Das Fach "Erwachsenwerden" gehört zum regulären Stundenplan. Der private Lions Club gibt der Schule Geld, damit das zusätzliche Fach angeboten werden kann. Wo die Planstellen trotzdem nicht ausreichen, wird "Erwachsenwerden" in den bestehenden Unterricht eingebaut. Pubertätsprobleme in Biologie, Ethikfragen in Religion. Der Lehrplan: Die Schüler besprechen, was für sie Freundschaft bedeutet, Familie, was Erfolg ausmacht. Um Sucht geht es auch, oder um Liebe - und um Sex.
"Manche Schüler, die bisher zurückhaltend waren, öffnen plötzlich den Mund", sagt Heidi Fruth. Eltern rufen an und bedanken sich, weil ihre Kinder am Mittagstisch nicht mehr pöbeln. Seit die Schüler durch "Erwachsenwerden" besser auf ihre Zukunft vorbereitet werden, habe sich das Klima auch auf dem Schulhof entspannt: "Die Schüler gehen rücksichtsvoller mit sich und den Lehrern um."
Am Freitagnachmittag wird einem Mädchen in der Klasse von Heidi Fruth das "Erwachsenwerden" dann aber doch zu persönlich - sie packt ihre Sachen und geht. "Danke für deine Mitarbeit", sagt die Lehrerin. Die anderen bleiben. Sie sprechen darüber, wie sich in dem, was man tut, das ausdrückt, was man fühlt: "Frust-Shoppen" sagt eine, "Weinen" sagt eine andere.
Gefühle haben sie massenweise auf Lager: wie es ist, nervös vor dem ersten Date zu sein oder aufgeregt auf die Deutschprüfung zu warten. Wie man die Wut auf sich selbst aushält, wenn einem der erste Seitensprung passiert ist, oder der Partner "fremd geht". Heidi Fruth bringt ihnen neue Vokabeln bei, um treffender zu sagen, was in ihnen vorgeht. Sie erprobt mit ihnen die Gesichtsmuskeln, um Gefühle ohne Worte darzustellen.

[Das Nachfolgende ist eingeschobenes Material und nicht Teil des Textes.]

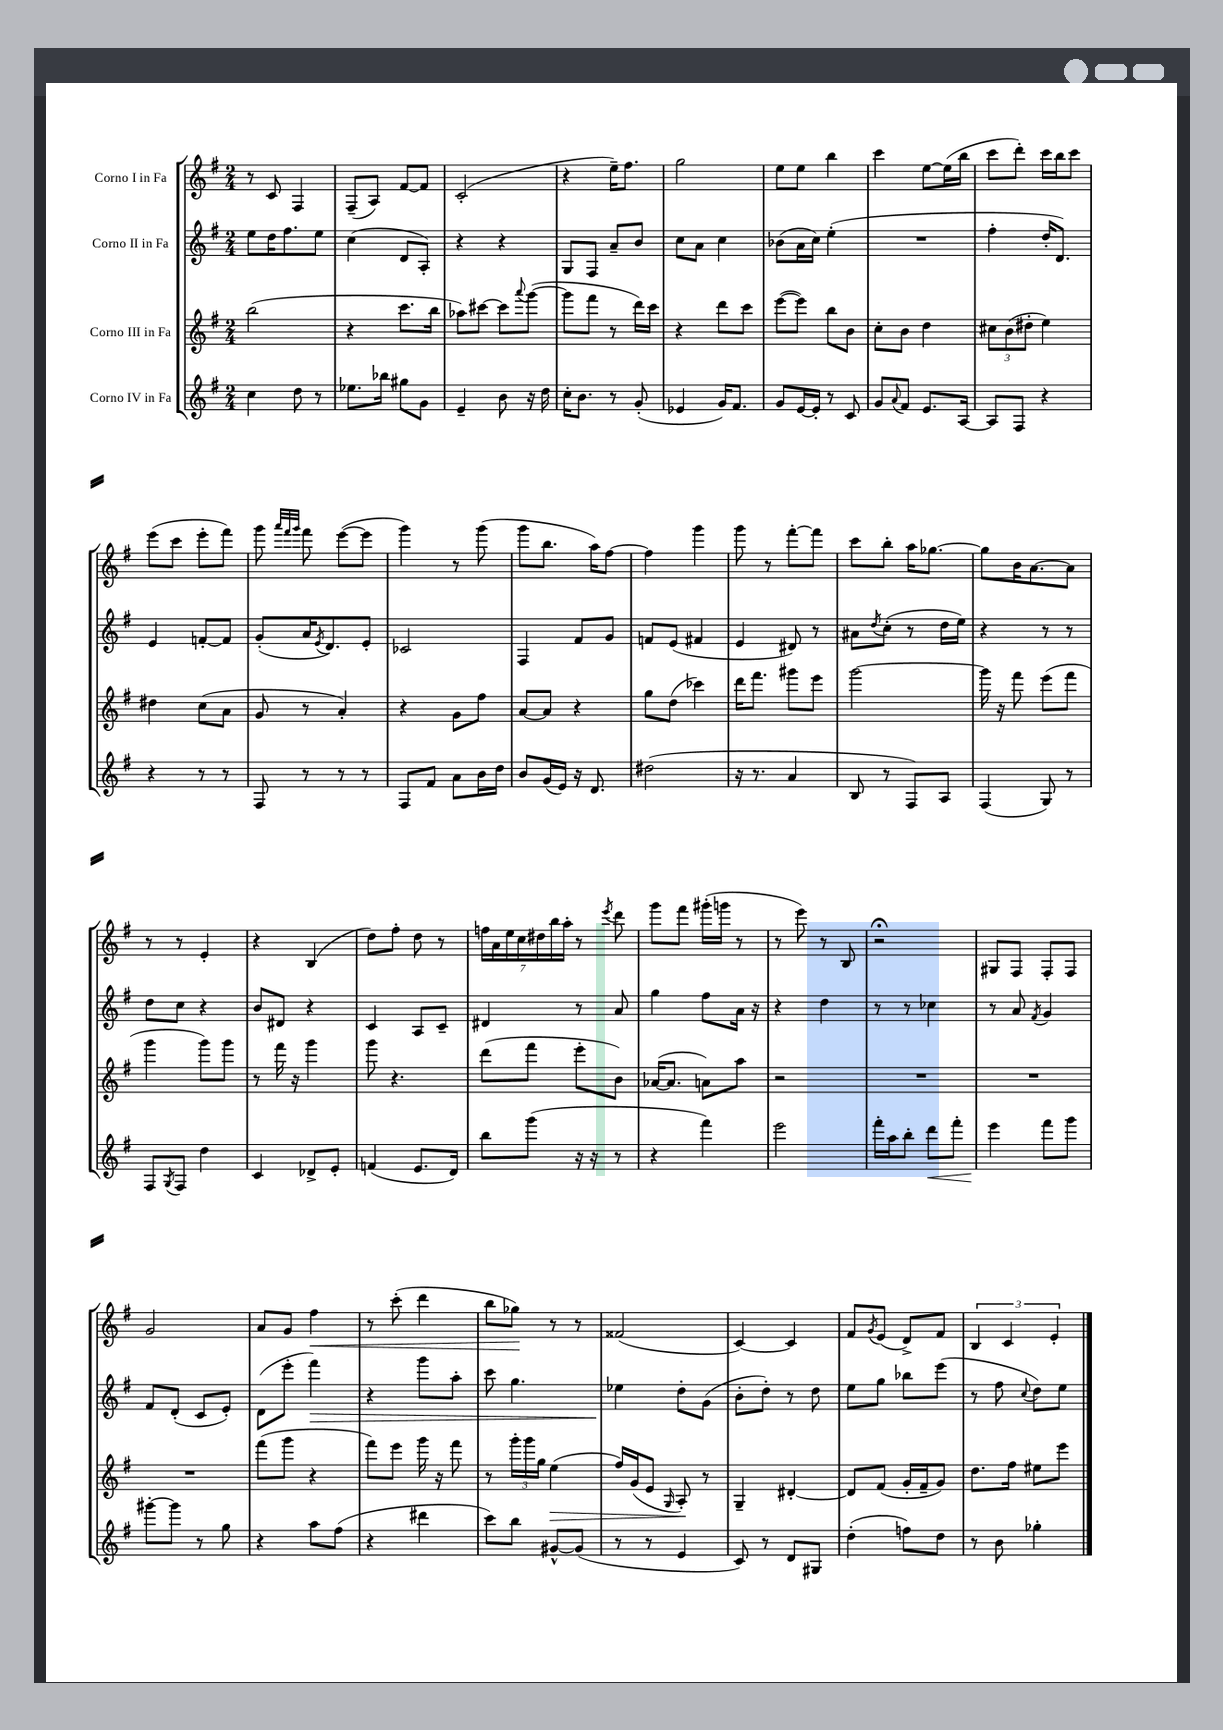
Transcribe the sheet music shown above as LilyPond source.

<<
\new StaffGroup <<
\new Staff = "s0" \with { instrumentName = "Corno I in Fa" } {
    \clef treble \key g \major \numericTimeSignature \time 2/4
    r8 c'8 fis4 |
    fis8--( a8) fis'8~ fis'8 |
    c'2-.( |
    r4 e''16--) fis''8. |
    g''2 |
    e''8 e''8 b''4 |
    c'''4 e''8~ e''16( b''16 |
    c'''8 d'''8-.) c'''16 b''16 c'''8 |
    e'''8( c'''8 e'''8-. fis'''8) |
    g'''8 \grace { a'''32 fis'''32 g'''32 } fis'''8 e'''8~( e'''8 |
    g'''4) r8 g'''8( |
    g'''8 b''8. a''16) fis''8~ |
    fis''4 g'''4 |
    g'''8 r8 fis'''8~-. fis'''8 |
    c'''8 b''8-. a''16 ges''8.~ |
    ges''8 b'16 a'8.~ a'8 |
    r8 r8 e'4-. |
    r4 b4( |
    d''8) fis''8-. d''8 r8 |
    \tuplet 7/4 { f''16 a'16 e''16 c''16 dis''16 b''16 a''16-. } r8 \acciaccatura { e'''8 } d'''8 |
    g'''8 fis'''8 gis'''16-.( g'''16 r8 |
    r8 e'''8) r8 b8 |
    r2\fermata |
    gis8 fis8 fis8-. fis8 |
    g'2 |
    a'8 g'8 fis''4\< |
    r8 c'''8-.( d'''4 |
    b''8 ges''8\!) r8 r8 |
    fisis'2( |
    c'4~) c'4 |
    fis'8 \acciaccatura { g'8 } e'8( d'8->) fis'8 |
    \tuplet 3/2 { b4 c'4 e'4-. } \bar "|." |
}
\new Staff = "s1" \with { instrumentName = "Corno II in Fa" } {
    \clef treble \key g \major \numericTimeSignature \time 2/4
    e''8 d''16 fis''8. e''8 |
    c''4( d'8 a8-.) |
    r4 r4 |
    g8 fis8 a'8-- b'8 |
    c''8 a'8 c''4 |
    bes'8( a'16 c''16) e''4-.( |
    R2 |
    fis''4-. d''16-. d'8.) |
    e'4 f'8~-. f'8 |
    g'8-.( a'16 \acciaccatura { e'8 } d'8.) e'8-. |
    ces'2 |
    fis4 fis'8 g'8 |
    f'8 e'8( fis'4 |
    e'4 dis'8) r8 |
    ais'8 \acciaccatura { d''8 } c''8-.( r8 d''16 e''16) |
    r4 r8 r8 |
    d''8 c''8 r4 |
    b'8 dis'8 r4 |
    c'4 a8 c'8-- |
    dis'4 r8 a'8 |
    g''4 fis''8 a'16 r16 |
    r4 d''4 |
    r8 r8 ces''4 |
    r8 a'8 \acciaccatura { fis'8 } g'4 |
    fis'8 d'8-.( c'8 e'8-.) |
    d'8( e'''8-. fis'''4\>) |
    r4 g'''8 a''8-. |
    c'''8 g''4. |
    ees''4\! d''8-. g'8( |
    b'8-. d''8-.) r8 d''8 |
    e''8 g''8 bes''8 e'''8( |
    r8 fis''8 \appoggiatura { c''8 } d''8) e''8 \bar "|." |
}
\new Staff = "s2" \with { instrumentName = "Corno III in Fa" } {
    \clef treble \key g \major \numericTimeSignature \time 2/4
    b''2( |
    r4 c'''8. b''16 |
    aes''8) cis'''8~ cis'''8 \appoggiatura { a'''8 } g'''8~( |
    g'''8 fis'''8 r8 d'''16) c'''16 |
    r4 d'''8 c'''8 |
    e'''8~( e'''8) b''8 b'8 |
    c''8-. b'8 d''4 |
    \tuplet 3/2 { cis''8 b'8( dis''8-. } e''4) |
    dis''4 c''8( a'8 |
    g'8 r8 a'4-.) |
    r4 g'8 fis''8 |
    a'8~ a'8 r4 |
    g''8 d''8( ces'''4) |
    d'''16 fis'''8. gis'''8 e'''8 |
    g'''2~ |
    g'''16 r16 fis'''8 e'''8( fis'''8 |
    g'''4 g'''8) g'''8 |
    r8 fis'''16 r16 g'''4 |
    g'''8 r4. |
    d'''8( fis'''8 e'''8-. b'8) |
    aes'16~( aes'8. a'8) a''8 |
    r2 |
    R2 |
    R2 |
    R2 |
    fis'''8( g'''8 r4 |
    fis'''8) e'''8 g'''16 r16 fis'''8 |
    r8 \tuplet 3/2 { g'''16-. g'''16 g''16 } e''4\>( |
    fis''16) g'16( e'8 \grace { g16 } a8-.\!) r8 |
    g4-- dis'4~-. |
    dis'8 fis'8( g'16-. fis'16-- g'8) |
    d''8. fis''16 eis''8 e'''8 \bar "|." |
}
\new Staff = "s3" \with { instrumentName = "Corno IV in Fa" } {
    \clef treble \key g \major \numericTimeSignature \time 2/4
    c''4 d''8 r8 |
    ees''8. bes''16 gis''8 g'8 |
    e'4-- b'8 r16 d''16 |
    c''16-. b'8. r8 g'8-.( |
    ees'4 g'16) fis'8. |
    g'8 e'16~ e'16-. r8 c'8 |
    g'8 \appoggiatura { a'8 } fis'8 e'8. a16~ |
    a8 fis8 r4 |
    r4 r8 r8 |
    fis8 r8 r8 r8 |
    fis8 fis'8 a'8 b'16 d''16 |
    b'8 g'16( e'16) r16 d'8. |
    dis''2( |
    r16 r8. a'4 |
    b8 r8 fis8) a8 |
    fis4( g8) r8 |
    fis8 \acciaccatura { g8 } fis8 d''4 |
    c'4 des'8-> e'8-. |
    f'4( e'8. d'16) |
    b''8 g'''8( r16 r16 r8 |
    r4 fis'''4) |
    e'''2 |
    fis'''16-. a''16 b''8-. d'''8\< fis'''8-. |
    e'''4\! fis'''8 g'''8 |
    gis'''8~-. gis'''8 r8 g''8 |
    r4 a''8 fis''8( |
    r4 dis'''4 |
    c'''8) b''8 gis'8~-^ gis'8( |
    r8 r8 e'4 |
    c'8) r8 d'8 gis8 |
    d''4-.( f''8) d''8 |
    r8 b'8 ges''4-. \bar "|." |
}
>>
>>
\layout { \context { \Score \remove "Bar_number_engraver" } }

Nach 45 Minuten schrillt die Glocke. Für die neun Schülerinnen war es das letzte Mal "Erwachsenwerden" mit Heidi Fruth. Nächste Woche bekommen sie ihren "Quali", dann geht es raus aus der Schule, hinaus auf die Weinbergerstraße, hinein ins richtige Leben.
Und das richtige Erwachsenwerden - das geht dann erst los.